Arms Around A Vision

Girls Names

Tough Love Records – 2015
par Jeff, le 6 novembre 2015
8

Entre les cd-r tous tristounets, les liens privés Soundcloud, les injonctions au téléchargement sur Sendspace, les copies promo à l’artwork photocopié ou l'occasionnel disque sous blister (une espèce de Graal pour le scribouillard bénévole), il y a quelque chose d'éreintant et de déprimant à essayer de suivre le rythme qu’impose une actualité musicale désireuse de nous faire découvrir à peu près toutes les 48 heures la nouvelle perle rare qui changera la face de la musique pour les deux semaines qui viennent - y'a des attachés de presse qui se rendent pas compte des couillonnades qu'ils débitent, vous avez pas idée.

Bref, quand le détecteur à conneries de notre cerveau se met surchauffer, il est bon de voir tomber un disque en droite provenance de chez Tough Love Records. Parce qu’on sait qu’il est de labels dont l’amour du travail bien fait et les habituelles exigences en font des valeurs sûres. Et l'honorable maison basée à Leeds fait résolument partie de cette catégorie. Elle n’est certes pas encore arrivée au niveau de qualité qu’on retrouve chez les grosses machines de la constellation rock indé, mais la sortie à intervalles réguliers de très chouettes plaques suffit à notre bonheur de mélomane un peu paumé, comme en témoignent les récentes livraisons de Cymbals Eat Guitars, Communions ou Autobahn. Autobahn justement. Assez facile, à l’écoute de ce second album de Girls Names, de trouver des similitudes avec le groupe anglais dont le Dissemble a été synonyme de grosse claque post-punk - on a encore les joues endolories alors que l’on publie ces lignes. Ici aussi, on pense très rapidement à Joy Division, à Interpol, à Bauhaus. Bref, on pense à plein de groupes qui nous font aimer l’automne et qui ont érigé la noirceur en art de vivre.

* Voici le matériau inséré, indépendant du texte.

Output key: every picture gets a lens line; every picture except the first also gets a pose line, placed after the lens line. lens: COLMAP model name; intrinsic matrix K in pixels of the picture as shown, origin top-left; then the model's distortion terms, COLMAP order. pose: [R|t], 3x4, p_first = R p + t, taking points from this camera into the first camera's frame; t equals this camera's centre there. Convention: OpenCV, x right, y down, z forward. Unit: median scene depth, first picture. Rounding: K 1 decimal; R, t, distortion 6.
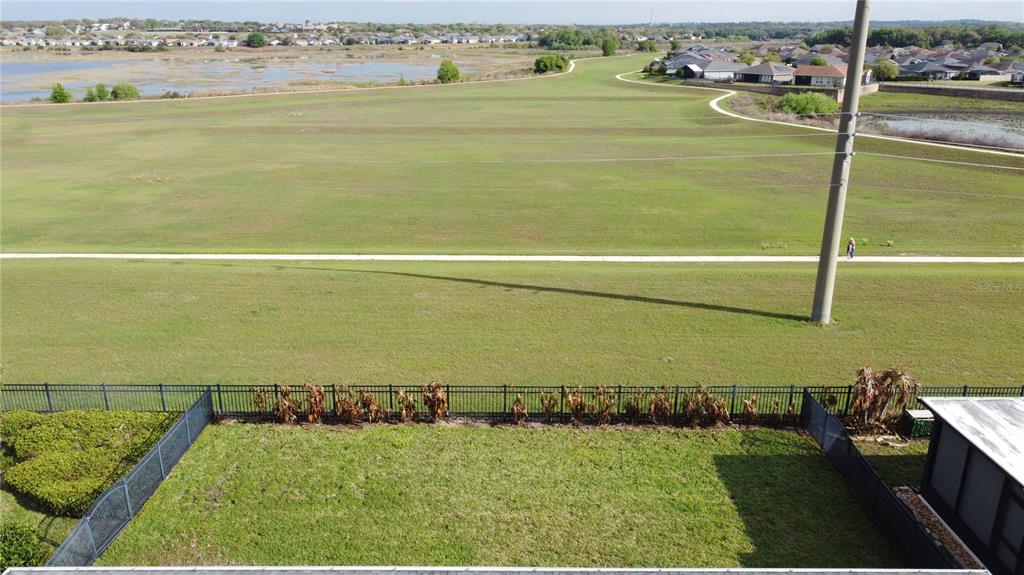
lens RADIAL K [[773.6, 0, 512.0], [0, 773.6, 287.5], [0, 0, 1]] dist [0.001297, -0.006345]
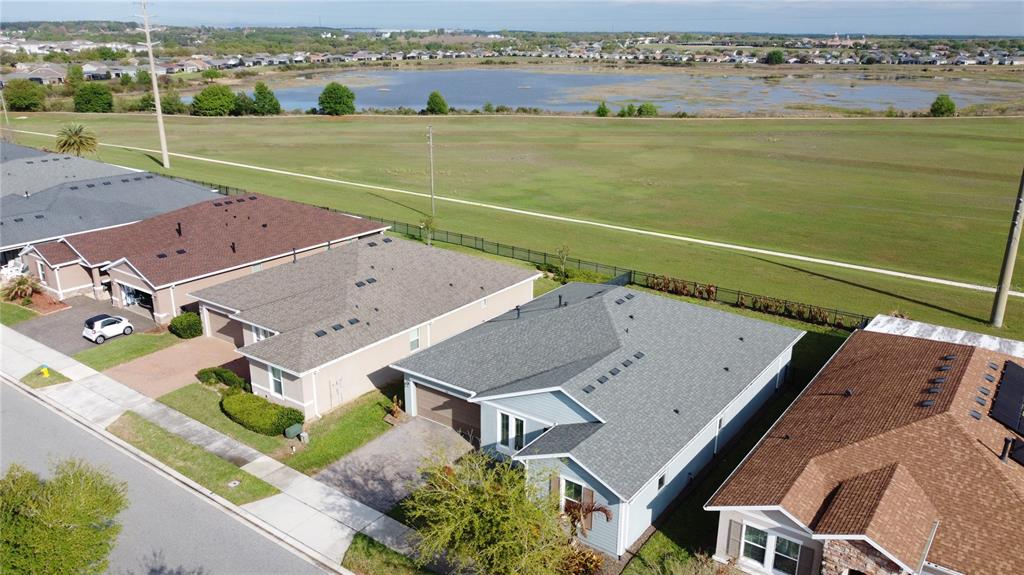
lens RADIAL K [[773.6, 0, 512.0], [0, 773.6, 287.5], [0, 0, 1]] dist [0.001297, -0.006345]
pose [[0.807772, 0.186264, -0.559295, 0.075732], [-0.192150, 0.980146, 0.048907, 0.012914], [0.557300, 0.067963, 0.827525, -0.139412]]
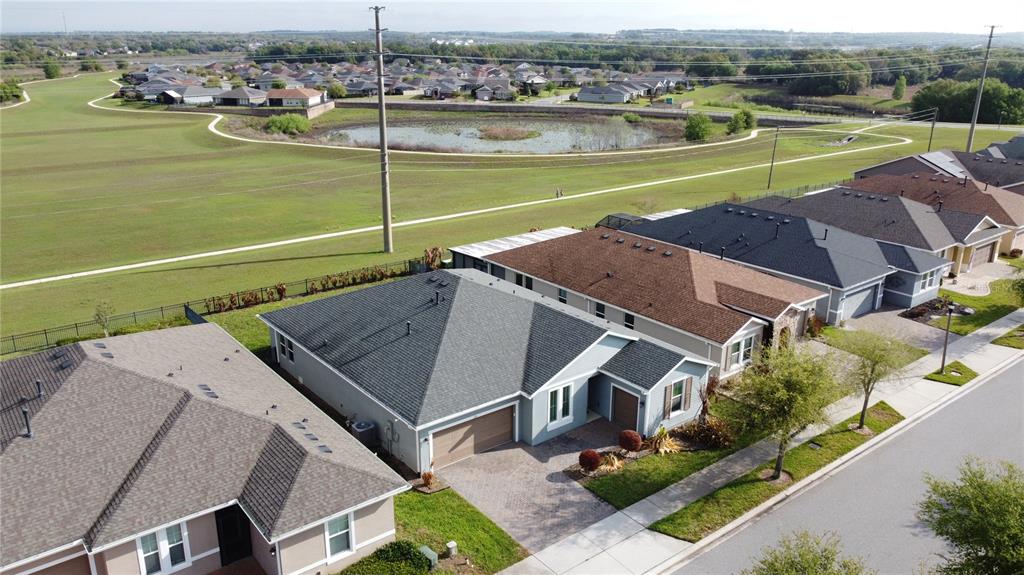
lens RADIAL K [[773.6, 0, 512.0], [0, 773.6, 287.5], [0, 0, 1]] dist [0.001297, -0.006345]
pose [[0.780245, -0.189711, 0.596009, -0.095758], [0.195147, 0.979163, 0.056199, 0.013699], [-0.594251, 0.072460, 0.801009, -0.136199]]
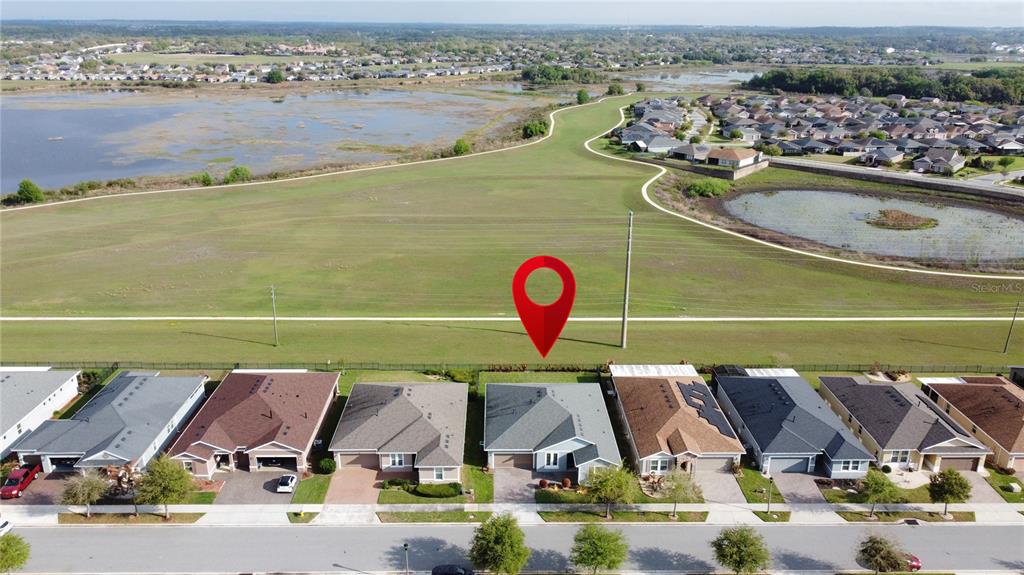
lens RADIAL K [[773.6, 0, 512.0], [0, 773.6, 287.5], [0, 0, 1]] dist [0.001297, -0.006345]
pose [[0.999680, -0.001524, 0.025243, -0.029586], [0.001404, 0.999987, 0.004801, -0.038531], [-0.025250, -0.004764, 0.999670, -0.391806]]
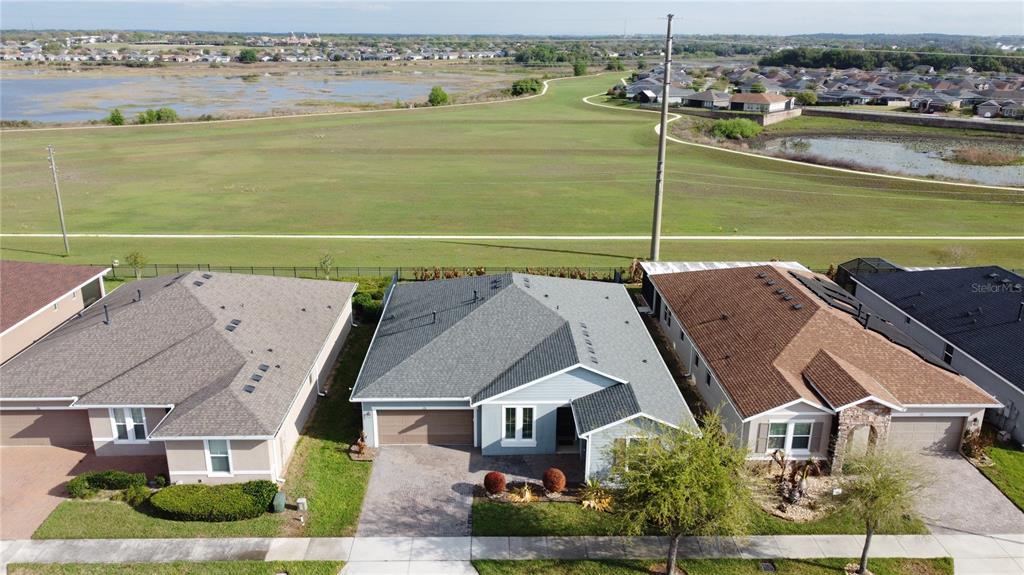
lens RADIAL K [[773.6, 0, 512.0], [0, 773.6, 287.5], [0, 0, 1]] dist [0.001297, -0.006345]
pose [[0.999563, -0.003022, 0.029390, -0.006613], [0.003335, 0.999938, -0.010620, 0.021960], [-0.029356, 0.010713, 0.999512, -0.168025]]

À la seule différence près que chez les Nord-Irlandais de Girls Names, il a été décidé qu’on ne tirerait pas la tronche à longueur d’année, que la lumière devait elle aussi avoir voix au chapitre. Alors sur ce troisième album, ce qu’on entend surtout, c’est cette volonté permanente d’équilibrer le propos, de jouer sur les nuances et les couleurs, de ne jamais se laisser complètement submerger par la sinistrose. Un exercice plus complexe qu'il n'en a l'air, mais qui porte ses fruits sur ce troisième album : Arms Around A Vision est un disque plein, gavé de reliefs, de couleurs et d’émotions. C'est aussi un disque qui envoie chier le temps qui passe, se fout des modes et encule la hype - il est sorti en 2015, mais il aurait tout aussi bien pu faire notre bonheur en 2005, en 1995 ou en 1985. C'est enfin un disque qui trouve un bel équilibre entre singles potentiels qui te remplissent le corps caverneux de sang dès le première écoute et pistes moins immédiates qui te caressent délicatement les testiboules lors des passages suivants sur la platine. Bref, c'est un disque qu'il est très très bien.